Новопроизведенный экзекутор Стафранигремпф приосанился и сообщил своему лицу выражение превосходства.

– Вижу, вы не слишком сведущи в этическом каноне нашей расы, доктор Кратов, – произнес он внушительно. – Это вас извиняет и оправдывает. Узнайте же, что мы, цивилизация Иовуаарп, предполагаем за всяким живым существом без исключений некоторую степень разумности до тех пор, пока не будет доказано обратное. Вы будете поражены, но доказательств неразумности не было найдено никогда и ни у кого за всю нашу историю. Возможно, вы сочтете, что мы толкуем понятие разума несколько расширительно в сравнении с вашей научной традицией. Но я слышал, что в человеческом сообществе витало суждение, будто разум есть не до конца сформировавшийся инстинкт… Таким образом, назвав вас существом, я заведомо и самоочевидно обозначил вас как носителя разума. А уж степень своей разумности оставляю определять вам самому.

– Должно быть, непросто обитать в мире, сплошь населенном разумными существами, – заметил Кратов. – Я встречал нечто подобное в одном из миров…

– Да, это нравственный вызов, – согласился Стафранигремпф. – Цивилизация вообще зиждется на нравственных вызовах и способах их преодоления. Вы, с вашей гуманистической доктриной, в известном смысле облегчили себе задачу. Отказали в разумности всем обитателям своего мира, кроме самих себя. Это дает вам право обходиться с ними как заблагорассудится и не всегда уважительно. Да и на Церусе I, о котором вы, доктор Кратов, ненавязчиво упомянули, выбор в пользу урсиноидов был субъективен и, как представляется, неочевиден.

– Никто там ничего не выбирал, – проворчал Кратов. – Всего лишь из картины мира был изъят искажающий фактор.

– А это и был выбор, – сказал Стафранигремпф не без злорадства. – Разве нет?

– Наша этика выстроена иначе, – вмешалась Инаннаргита. – Да, мы исходим из презумпции разумности, но не считаем ее основополагающим преимуществом живого существа в вопросах жизни и смерти.

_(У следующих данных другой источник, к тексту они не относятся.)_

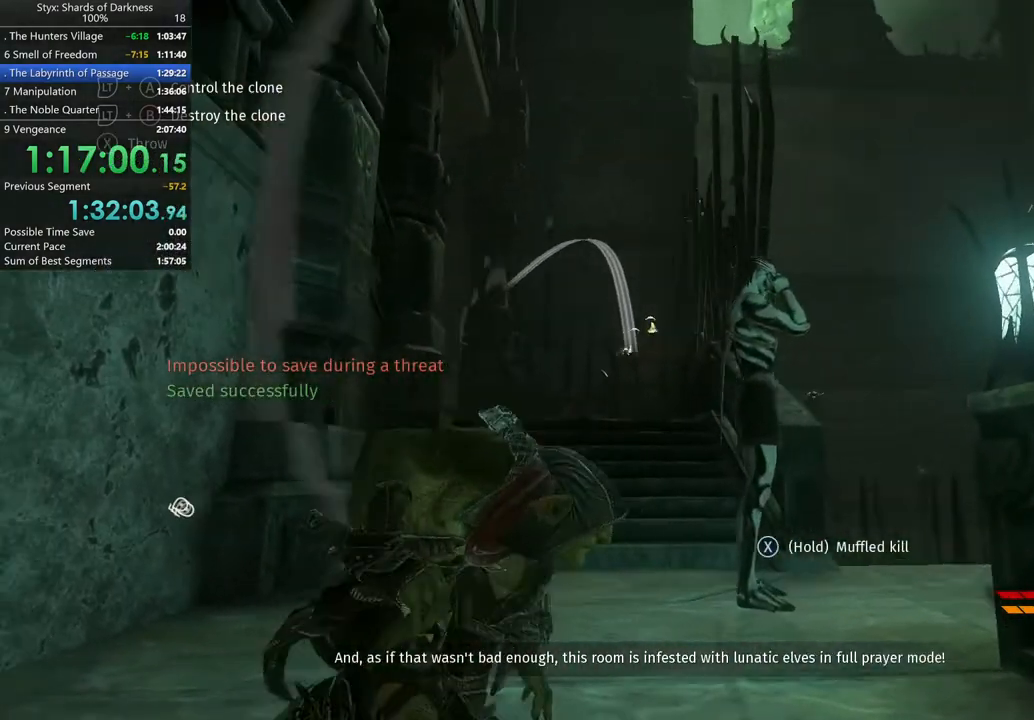
{"buttons": ["L1"], "left_stick": "center", "right_stick": "left", "button_events": []}
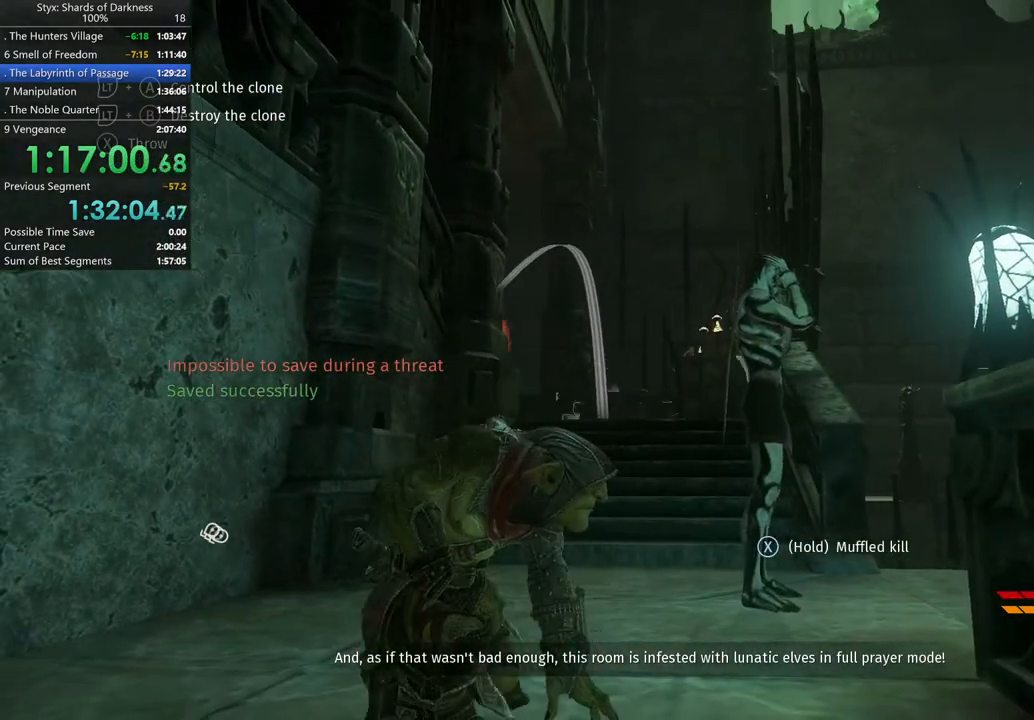
{"buttons": ["L1"], "left_stick": "center", "right_stick": "left", "button_events": []}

– Уничтожить разумное существо для вас не составит проблемы?! – изумленно спросил Кратов.

– Разум – всего лишь один из атрибутов, – спокойно сказала Инаннаргита. – Ценность жизни определяется совокупностью иных свойств, которые можно было бы объединить понятием полезности.

– Бесполезен – значит, подлежит истреблению?

– Не так. Бесполезен – значит, лишен смысла существования.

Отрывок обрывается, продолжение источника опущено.